Fail Friday: Sperry Blisters

Ten real submissions, five photos, and one video that didn’t seem quite right. Names were omitted to protect the guilty.

Nickelback. NF. Nickelback basically describing my life through the song “Rockstar.” TFM.
-Oklahoma

That song does have super fratty lyrics (I hope you’re picking up my sarcasm because I’m laying it on pretty thick).

Mandatory chapter bukkake. TFM.
-Georgia

If you don’t do chapter bukkake, what do you do?

Slamming my daughter’s sorority sisters on Alumni weekend. TFM.
-Washington

This behavior is completely inappropriate for a father.

Using a vodka soaked tampon as a suppository to ensure you still blow a 0.00 BAC. TFTC.
-Texas

Does anyone know what the fuck he’s talking about?

When sorostitutes do the skinny arm it makes me want to stick my dick in their arm pit.

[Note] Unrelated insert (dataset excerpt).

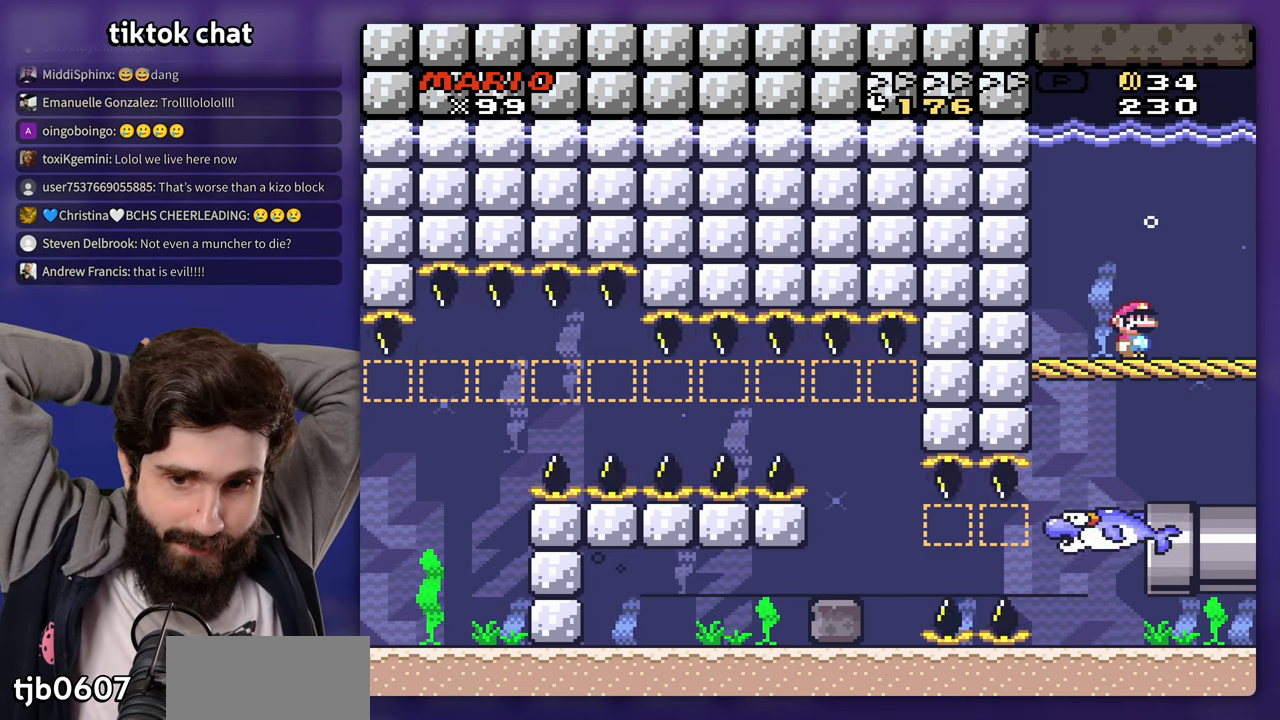
{"dt_ms": 500, "buttons": ["DPAD_UP"], "events": [[267, "L1", "down"], [433, "L1", "up"]]}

TFM.
-Tennessee

Lube that armpit up and give it a good sexing.

My slam asked why I came in her after she asked me not to. Well, my dick is allergic to vagina so it sneezed. TFM.
-North Carolina

Your dick needs a cortisone shot.

Getting fucked up on Muscle Milk martinis. TFM.
-Louisiana

This is such a clever variation of an old joke.

Putting a brother in a cold shower, leaving for Huddle House, and coming back 45 minutes later to find him passed out on top of the drain with his room flooded and the roof leaking water downstairs into the chapter room. TFM.
-Texas

Great idea. Next time someone’s passed out, put them in a full bathtub.

Last week I lost a condom when performing the quick pull out, remove condom, and re-insert move on some random. My penis found it today when she asked for 2nds. TFM.
-Michigan

Gross.


What we have here is three stone cold pimps.


Multiple men participating in “The Little Boy Pee.”


Slip-n-slide? More like flop-n-slowly-jiggle-a-few-feet.


At least he got his zipper down before pissing his shorts.


This pledge centipede reeks of heterosexuality.

I’ve been saving this all week. Kid wants a formal apology from Rainbow and Sperry:

  1. Southern Hospitality

    Did nobody else catch the intern saying “heterosexuality”? That means straight.

    13 years ago at 1:51 pm
    1. Ostate1848

      Apparently you didn’t pick up on his sarcasm. You might want to stay out of here for a while.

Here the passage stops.